READING TEXT:
────────

Kate may be stripped of the 'Royal Heir Makers' yellow jersey

Kate may be stripped of the ‘Royal Heir Makers’ yellow jersey

Buckingham Palace have confirmed that the Duchess of Cambridge has given birth to a baby boy. However, the validity of her labour, and subsequently the baby’s claim to be third in line to the throne have been called into question after initial indications show Kate has failed a doping test.

“We are still waiting for the results from a ‘B’ sample to come back from the lab, but we are sure she gave birth under the influence of pain killers, nitrous oxide and other ‘performance enhancing drugs’” a spokesman for the World Anti-Doping Agency told reporters.

“If the tests are confirmed, she will be stripped of the royal heir makers yellow jersey and receive a world-wide four-year ban from producing babies for any other royal family.”

The news comes just after Chris Froome became the record-breaking second successive clean winner of the Tour De France.

Kensington Palace has denied all claims of doping during the birth and promised to appeal any ban handed down from WADA.

────────

DATA SHOWN:

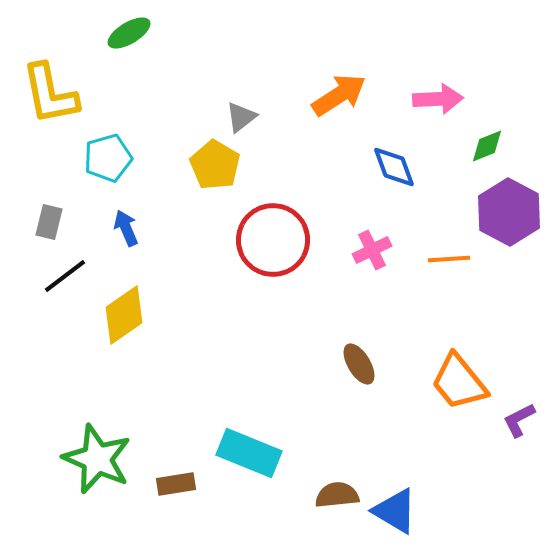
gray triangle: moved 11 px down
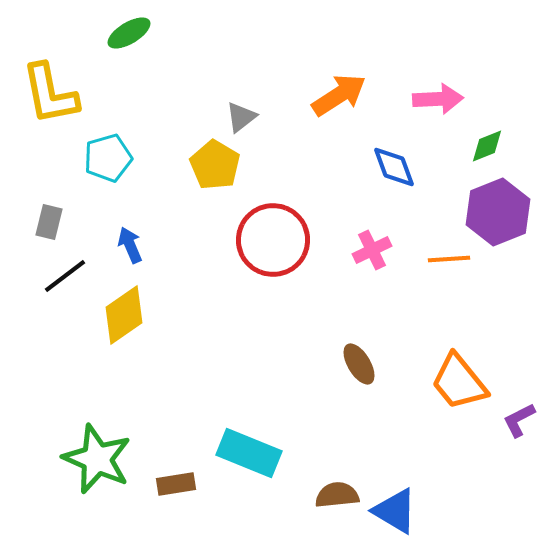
purple hexagon: moved 11 px left; rotated 10 degrees clockwise
blue arrow: moved 4 px right, 17 px down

────────

TASKS FOR THIS EXERCISE:
a) Update the stretch of the royal birth piece from "Kate may be stripped of the ‘Royal" through "Agency told reporters.", changing "Buckingham Palace" to "Clarence House".
b) In the royal birth piece, who became the record-breaking second successive clean winner of the Tour De France?
The listing has nothing to do with the royal birth piece.

ANSWERS FOR THE TASKS:
a)
Kate may be stripped of the ‘Royal Heir Makers’ yellow jersey

Clarence House have confirmed that the Duchess of Cambridge has given birth to a baby boy. However, the validity of her labour, and subsequently the baby’s claim to be third in line to the throne have been called into question after initial indications show Kate has failed a doping test.

“We are still waiting for the results from a ‘B’ sample to come back from the lab, but we are sure she gave birth under the influence of pain killers, nitrous oxide and other ‘performance enhancing drugs’” a spokesman for the World Anti-Doping Agency told reporters.

b) Chris Froome